I was imagining a messy disaster and felt I was merely going through the motions to see how badly this bread would turn out. It was a mess of a dough - no shape. It could not be placed on the counter, shaped, slashes done on top. No, I plopped it, in the purest sense of the term, quite unglamorously into the bottom - really bottom corner, if a circular-shaped bottom can have a corner - of the Dutch oven. I quickly sprinkled some more ground flaxseed and sesame seeds on top, put the top on the Dutch oven, and prayed, but only briefly because this was not going to turn out well.
Baking results - must peek
Baking time: 45 minutes at 480 degrees, the whole time covered with top of Dutch oven so could not peek.
OMG! Miracle!

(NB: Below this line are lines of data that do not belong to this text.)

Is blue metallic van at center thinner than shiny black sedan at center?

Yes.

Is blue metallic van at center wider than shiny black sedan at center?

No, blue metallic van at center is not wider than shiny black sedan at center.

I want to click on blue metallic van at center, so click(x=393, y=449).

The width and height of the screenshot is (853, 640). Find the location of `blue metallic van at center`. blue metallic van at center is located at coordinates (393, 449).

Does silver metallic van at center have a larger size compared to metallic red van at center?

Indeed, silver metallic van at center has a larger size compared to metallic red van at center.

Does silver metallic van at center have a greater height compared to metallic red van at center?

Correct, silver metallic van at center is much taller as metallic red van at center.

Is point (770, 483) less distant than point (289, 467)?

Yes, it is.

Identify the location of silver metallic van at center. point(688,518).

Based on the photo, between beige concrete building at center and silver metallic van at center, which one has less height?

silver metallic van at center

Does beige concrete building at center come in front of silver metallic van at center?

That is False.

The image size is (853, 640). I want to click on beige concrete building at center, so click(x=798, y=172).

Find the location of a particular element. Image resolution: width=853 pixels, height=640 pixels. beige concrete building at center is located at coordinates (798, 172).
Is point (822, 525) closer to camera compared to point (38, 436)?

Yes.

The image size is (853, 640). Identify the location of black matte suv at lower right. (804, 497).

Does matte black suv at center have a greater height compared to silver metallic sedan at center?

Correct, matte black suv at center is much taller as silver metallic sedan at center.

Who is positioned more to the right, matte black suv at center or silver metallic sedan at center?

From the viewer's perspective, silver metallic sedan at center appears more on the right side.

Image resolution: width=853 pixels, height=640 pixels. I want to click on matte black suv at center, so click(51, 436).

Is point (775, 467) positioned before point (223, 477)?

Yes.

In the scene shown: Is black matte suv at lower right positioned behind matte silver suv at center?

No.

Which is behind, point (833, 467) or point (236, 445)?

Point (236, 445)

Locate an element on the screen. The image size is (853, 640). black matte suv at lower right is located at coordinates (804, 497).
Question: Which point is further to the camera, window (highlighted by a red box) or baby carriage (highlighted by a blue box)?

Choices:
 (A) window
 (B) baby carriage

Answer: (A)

Show tunes practically blasting in the air, though only I am hearing them. A gorgeous, deep brown bread with perfectly sprinkled organic, artisanal stuff on top. This unattractive, unshapen dough was actually the ugly duckling of a later incredible Cinderella of a bread, a perfect dinner party ooh-it's-beautiful-and-delicious-amazing bread. Resorting to mixing fairy tale metaphors inappropriately. Cinderella was always beautiful; she just needed time off, nicer clothes, and definitely a shower.
Kept eating it the next few days as the husband enjoyed his frozen bagels over the winter break. More bread for me. Incredible and must make again. Perhaps anxiety was key ingredient.
Divine bread making spirit in the universe - only half kidding
Received so much more than I deserved unless bread deity believes, like me, that worrying produces good results. Perhaps a kindred spirit. Deity of bread making clearly was smiling upon me with favor. I felt blessed and relieved that dinner party bread did not turn out to be punishment for experimenting. Grace, gratitude, and selfishness.
Taste: Fantastic, amazing, great. Do not want to share.